[[ Input material open ]]
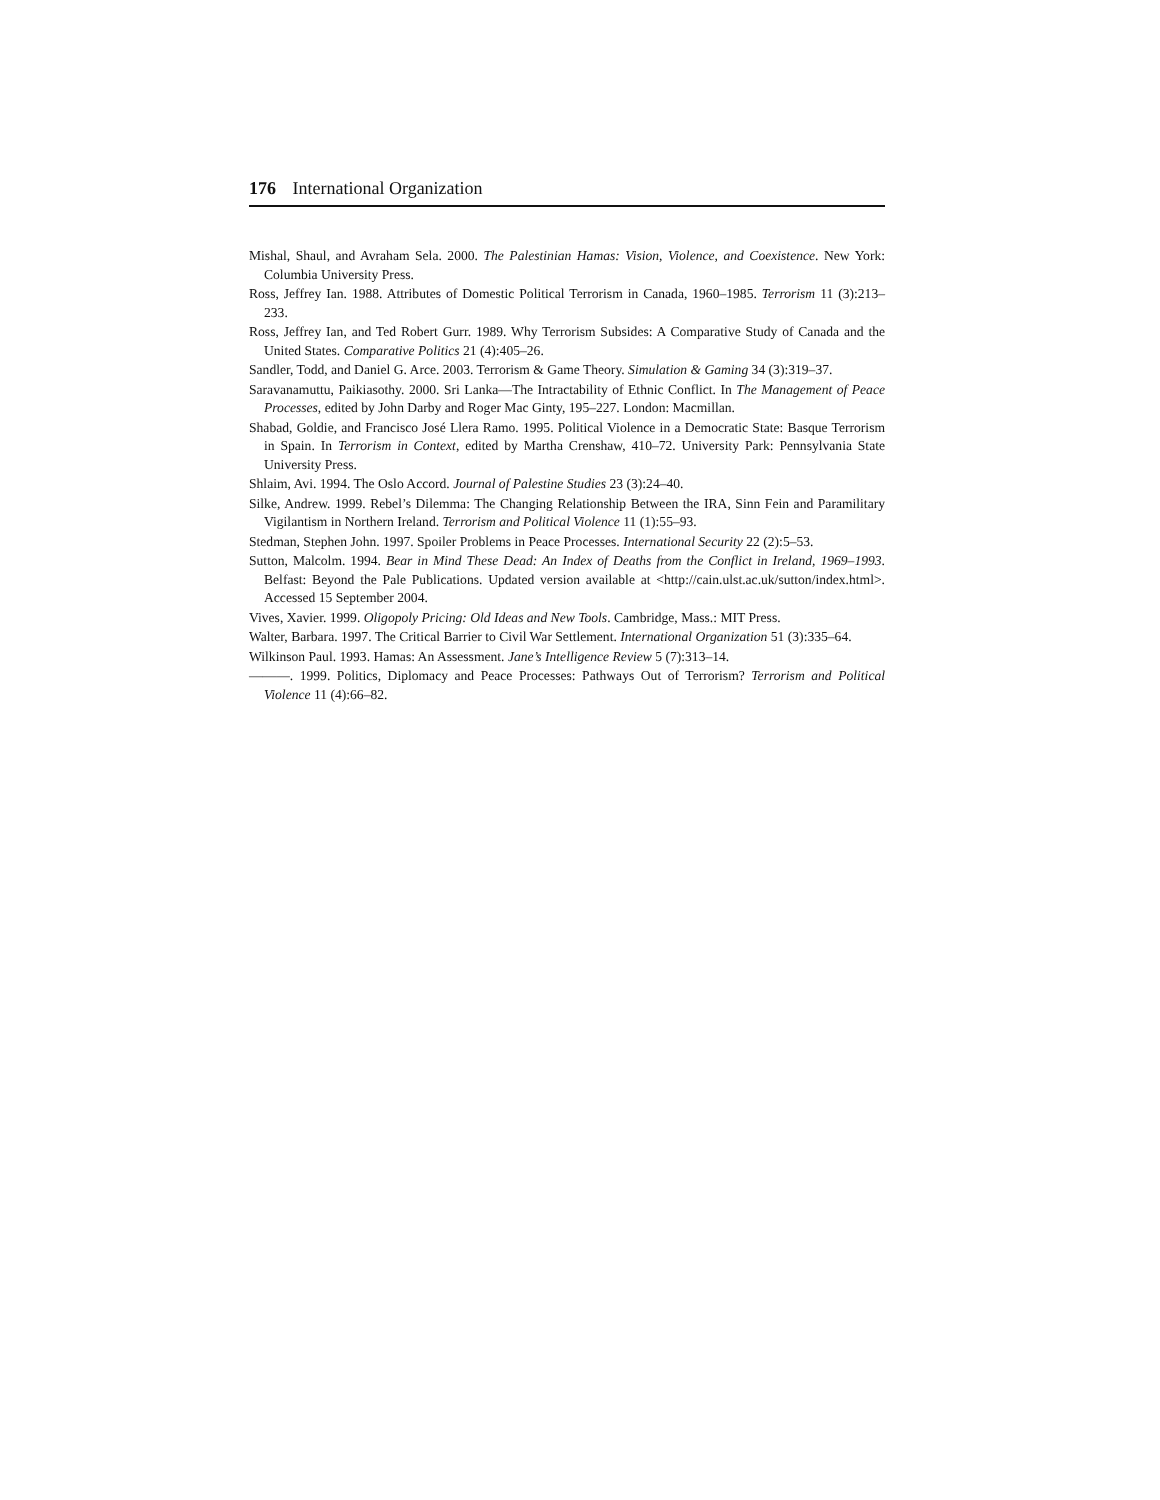176 International Organization
Mishal, Shaul, and Avraham Sela. 2000. The Palestinian Hamas: Vision, Violence, and Coexistence. New York: Columbia University Press.
Ross, Jeffrey Ian. 1988. Attributes of Domestic Political Terrorism in Canada, 1960–1985. Terrorism 11 (3):213–233.
Ross, Jeffrey Ian, and Ted Robert Gurr. 1989. Why Terrorism Subsides: A Comparative Study of Canada and the United States. Comparative Politics 21 (4):405–26.
Sandler, Todd, and Daniel G. Arce. 2003. Terrorism & Game Theory. Simulation & Gaming 34 (3):319–37.
Saravanamuttu, Paikiasothy. 2000. Sri Lanka—The Intractability of Ethnic Conflict. In The Management of Peace Processes, edited by John Darby and Roger Mac Ginty, 195–227. London: Macmillan.
Shabad, Goldie, and Francisco José Llera Ramo. 1995. Political Violence in a Democratic State: Basque Terrorism in Spain. In Terrorism in Context, edited by Martha Crenshaw, 410–72. University Park: Pennsylvania State University Press.
Shlaim, Avi. 1994. The Oslo Accord. Journal of Palestine Studies 23 (3):24–40.
Silke, Andrew. 1999. Rebel’s Dilemma: The Changing Relationship Between the IRA, Sinn Fein and Paramilitary Vigilantism in Northern Ireland. Terrorism and Political Violence 11 (1):55–93.
Stedman, Stephen John. 1997. Spoiler Problems in Peace Processes. International Security 22 (2):5–53.
Sutton, Malcolm. 1994. Bear in Mind These Dead: An Index of Deaths from the Conflict in Ireland, 1969–1993. Belfast: Beyond the Pale Publications. Updated version available at <http://cain.ulst.ac.uk/sutton/index.html>. Accessed 15 September 2004.
Vives, Xavier. 1999. Oligopoly Pricing: Old Ideas and New Tools. Cambridge, Mass.: MIT Press.
Walter, Barbara. 1997. The Critical Barrier to Civil War Settlement. International Organization 51 (3):335–64.
Wilkinson Paul. 1993. Hamas: An Assessment. Jane’s Intelligence Review 5 (7):313–14.
———. 1999. Politics, Diplomacy and Peace Processes: Pathways Out of Terrorism? Terrorism and Political Violence 11 (4):66–82.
[[ Input material closed ]]
## Task instructions:
Your task is to find each line in the entries that contains the string "Violence" and copy it.

## Solution below:
Mishal, Shaul, and Avraham Sela. 2000. The Palestinian Hamas: Vision, Violence, and Coexistence. New York: Columbia University Press.
Shabad, Goldie, and Francisco José Llera Ramo. 1995. Political Violence in a Democratic State: Basque Terrorism in Spain. In Terrorism in Context, edited by Martha Crenshaw, 410–72. University Park: Pennsylvania State University Press.
Silke, Andrew. 1999. Rebel’s Dilemma: The Changing Relationship Between the IRA, Sinn Fein and Paramilitary Vigilantism in Northern Ireland. Terrorism and Political Violence 11 (1):55–93.
———. 1999. Politics, Diplomacy and Peace Processes: Pathways Out of Terrorism? Terrorism and Political Violence 11 (4):66–82.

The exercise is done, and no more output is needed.